Bankrupt

The only question now is what other surprises the majority will pull, whether in the Senate or the House, in furtherance of subverting the results of the elections which loudly proclaimed public antipathy towards the rule of the one president they’ve consistently disapproved of over the last four years. But as Mrs. Arroyo and company would probably proclaim, it’s not about popularity. And it’s not about democracy either.

BY LUIS V. TEODORO
Vantage Point / Business Mirror
Posted by Bulatlat
Vol. VII, No.26, August 5-11, 2007

Mrs. Gloria Macapagal-Arroyo’ s net satisfaction rating has dropped from its previous negative 46.7 percent in January, says IBON databank; it is now negative 62 percent.

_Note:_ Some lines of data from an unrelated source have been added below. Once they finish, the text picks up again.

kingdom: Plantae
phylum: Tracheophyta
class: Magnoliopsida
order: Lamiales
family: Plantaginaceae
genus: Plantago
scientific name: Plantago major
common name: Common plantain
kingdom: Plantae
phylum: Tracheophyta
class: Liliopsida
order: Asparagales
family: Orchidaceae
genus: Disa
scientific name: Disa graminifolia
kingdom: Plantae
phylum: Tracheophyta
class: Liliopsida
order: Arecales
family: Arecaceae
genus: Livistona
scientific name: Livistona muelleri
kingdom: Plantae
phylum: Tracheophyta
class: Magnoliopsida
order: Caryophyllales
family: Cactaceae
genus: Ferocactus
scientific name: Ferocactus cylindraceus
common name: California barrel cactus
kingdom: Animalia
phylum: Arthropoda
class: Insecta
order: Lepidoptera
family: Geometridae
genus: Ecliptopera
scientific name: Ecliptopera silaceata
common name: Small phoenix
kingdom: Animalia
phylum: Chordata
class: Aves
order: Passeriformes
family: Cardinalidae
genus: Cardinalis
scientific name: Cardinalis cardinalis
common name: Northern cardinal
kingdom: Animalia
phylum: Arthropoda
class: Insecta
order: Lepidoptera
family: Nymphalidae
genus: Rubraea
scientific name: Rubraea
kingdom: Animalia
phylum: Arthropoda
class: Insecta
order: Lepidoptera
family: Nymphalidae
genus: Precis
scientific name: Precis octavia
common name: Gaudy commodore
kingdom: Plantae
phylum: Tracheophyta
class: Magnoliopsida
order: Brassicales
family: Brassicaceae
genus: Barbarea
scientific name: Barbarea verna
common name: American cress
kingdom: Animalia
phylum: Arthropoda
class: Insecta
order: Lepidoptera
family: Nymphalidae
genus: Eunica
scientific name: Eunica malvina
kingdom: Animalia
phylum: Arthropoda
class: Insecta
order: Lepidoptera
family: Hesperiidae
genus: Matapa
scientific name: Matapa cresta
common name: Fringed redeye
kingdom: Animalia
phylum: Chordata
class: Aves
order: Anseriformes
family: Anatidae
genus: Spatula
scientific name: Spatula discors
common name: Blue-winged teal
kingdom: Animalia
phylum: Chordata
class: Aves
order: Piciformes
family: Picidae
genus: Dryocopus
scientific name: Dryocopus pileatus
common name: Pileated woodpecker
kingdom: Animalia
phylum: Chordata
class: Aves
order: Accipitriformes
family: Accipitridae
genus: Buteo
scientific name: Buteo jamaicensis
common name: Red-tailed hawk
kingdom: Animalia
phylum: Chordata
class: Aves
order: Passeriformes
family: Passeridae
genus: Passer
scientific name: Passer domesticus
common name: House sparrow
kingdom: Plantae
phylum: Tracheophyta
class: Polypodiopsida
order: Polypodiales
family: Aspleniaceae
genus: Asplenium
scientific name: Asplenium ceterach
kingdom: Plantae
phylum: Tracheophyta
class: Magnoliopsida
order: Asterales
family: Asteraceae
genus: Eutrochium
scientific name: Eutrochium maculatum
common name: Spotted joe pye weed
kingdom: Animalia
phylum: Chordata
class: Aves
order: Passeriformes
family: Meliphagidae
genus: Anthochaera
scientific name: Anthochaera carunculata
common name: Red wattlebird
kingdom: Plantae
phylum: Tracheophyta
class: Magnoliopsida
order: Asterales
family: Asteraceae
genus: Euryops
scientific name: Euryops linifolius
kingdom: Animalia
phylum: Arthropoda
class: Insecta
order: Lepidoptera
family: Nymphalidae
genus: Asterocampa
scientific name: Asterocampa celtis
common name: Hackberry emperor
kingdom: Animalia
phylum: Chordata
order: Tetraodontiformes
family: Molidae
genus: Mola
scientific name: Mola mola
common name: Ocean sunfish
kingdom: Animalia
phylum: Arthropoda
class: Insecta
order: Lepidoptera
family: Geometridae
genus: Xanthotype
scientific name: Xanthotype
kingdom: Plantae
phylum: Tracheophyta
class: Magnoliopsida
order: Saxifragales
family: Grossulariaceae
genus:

A July IBON survey showed that only 10 percent of those surveyed were satisfied with Mrs. Arroyo’s performance, while a huge 72 percent were not.

The IBON findings confirm the results of other surveys. Alone of all Philippine presidents since surveys were ever taken, Mrs. Arroyo’s satisfaction rating has stayed in the negative column for some four years. Popular Mrs. Arroyo certainly isn’t. But she’s tried to make a good thing out of a bad thing by declaring that she would “rather be right than popular”.

It’s a formulation that has appealed to the snob instincts of people who have basic issues with democracy, particularly its “one-person- one vote” principle, which says that the vote of a worker counts as much as that of an industrialist, a tenant’s as much as a landlord’s, a student’s as much as a professor’s.

This basic antipathy to one of democracy’s core principles was boosted by the election of clueless actors (some do have a clue) and other celebrities since 1986. In their minds way above the hoi-polloi, the middle class brought down Joseph Estrada in 2001 despite his 11 million votes–most of which, they secretly reasoned, anyway came from the great unwashed. The country’s experience with Estrada made “popularity” a curse word with most Filipinos assuming that what it meant was the seemingly mindless adulation the legions of the poor reserve for actors, singers, and other entertainers.

That’s the sense in which Mrs. Arroyo and her speech writers have been using “popularity” since they found out that it would take a million years, possibly longer, for Mrs. Arroyo to even approach the level of worship Estrada enjoys even today.

But “popularity” has meanings other than hero worship or idolatry. In governance, it’s in the sense of approval of how an administration governs, what policies it’s implementing, and whether the governed think it’s doing its job. Popularity is in this sense at the core of democratic governance, and decides whether an administration, having been tried and tested, deserves the sovereign power that’s been delegated to it, or should be thrown out.

Over the last six years the particularities of the above issues of governance have become critical in terms of, for example, whether the economic progress for which the regime claims credit has made a difference among the majority. (The answer is apparently “no”. Despite last year’s growth, 77 percent of Filipinos, up from 67.6 percent in 2006, today consider themselves poor.)